The COVID-19 has had a significant impact on current mortality rates, but the effect on retirement plans may not be felt for a while, Milliman said in a recent analysis.
“For now, the impact of the pandemic may be most clearly seen, not in changes to plan participants’ mortality, nor in annuity prices, but rather in participants’ choices regarding their benefits, such as the election of lump sums over annuities,” the risk management firm said.
A team of actuaries at Milliman warned, “Though one near-term effect of the pandemic was a significant increase in mortality, a consensus has not yet developed among leading institutions as to the long-term impact on mortality trends.”
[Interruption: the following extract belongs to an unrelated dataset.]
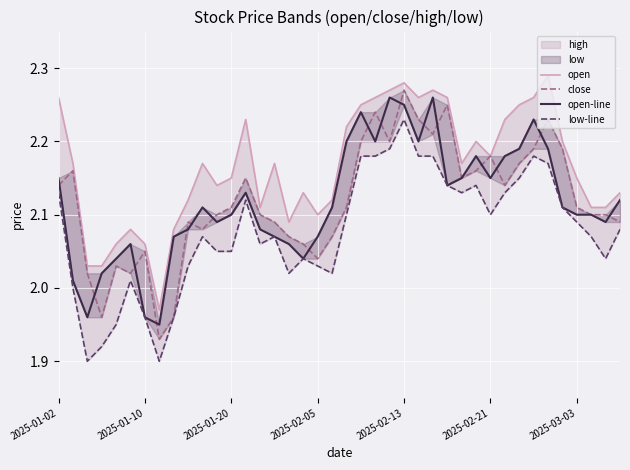

True or false: close and open cross at least once.

False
Between March 22, 2020 and December 26, 2020, total deaths were 21.1 higher than expected in the U.S., Milliman said. Of that increase, about 80% may be attributed to the coronavirus. In its analysis, the company said that because membership in a pension plan generally is associated with a higher socioeconomic status, those people have had higher rates of mortality rate improvement than the general public.
But Milliman noted that mortality rates are not frequently updated, noting that the impact of COVID-19 will be reflected in funding valuations starting in 2024, at the earliest. And since prescribed mortality assumptions are revised at least every ten years, it is possible that any update in base mortality trends will not be effective until 2028.
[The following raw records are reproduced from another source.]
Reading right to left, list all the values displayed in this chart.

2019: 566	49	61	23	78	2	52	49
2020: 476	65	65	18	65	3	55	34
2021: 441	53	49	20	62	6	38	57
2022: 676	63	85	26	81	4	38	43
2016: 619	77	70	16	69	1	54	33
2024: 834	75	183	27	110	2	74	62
“By that time, lasting effects of the pandemic are likely to be better understood and measurable,” Milliman noted. “Thus, if it is determined that there is no long-term impact to mortality, then funding valuation results may never reflect experience during the pandemic.” Prescribed lump sum assumptions also lag, the researchers said, adding that any impact of the pandemic may never directly affect lump sum distribution amounts. Instead, due to uncertainties, participants may be more willing to accept a lump sum distribution rather than take a gamble and receive benefits through an annuity.
“Plan sponsors and practitioners should pay close attention to recent decisions made by plan participants and determine whether they are indicative of lasting trends,” Milliman said. “Such behavior may also inform plan sponsors who are thinking about offering lump sum windows to participants not currently afforded the option of taking a full cash distribution.”
Milliman added, “At present, it is recommended that plan sponsors continue to select the base mortality rates most appropriate to their plan populations.”
Still, Milliman warns that plan sponsors and practitioners may face more scrutiny this year and likely will be required to justify their assumptions.
However, the mortality assumption used for pension plan liabilities are prescribed by the IRS and have little flexibility.
“Consequently, unless there is a change to the current release structure, any recent trends or experience from the pandemic are not likely to flow through these results for some time, if at all,” Milliman said.
Mortality rates used in determining lump sum distributions also are determined by the IRS. The valuation for liabilities for defined benefit plans in accordance with Financial Accounting Standards Board requires assumptions based on a plan’s sponsor’s best estimates of future events. Those assumptions, including mortality, are used in determining a plan’s benefit expense and funded status and are disclosed in financial statements.
Milliman said that a greater concern for annuity providers is the current condition of financial markets. “High volatility, a low interest-rate environment, and uncertainty about the ongoing effects of the pandemic have combined to create uncertainty about investment returns, liquidity, and earnings,” Milliman said.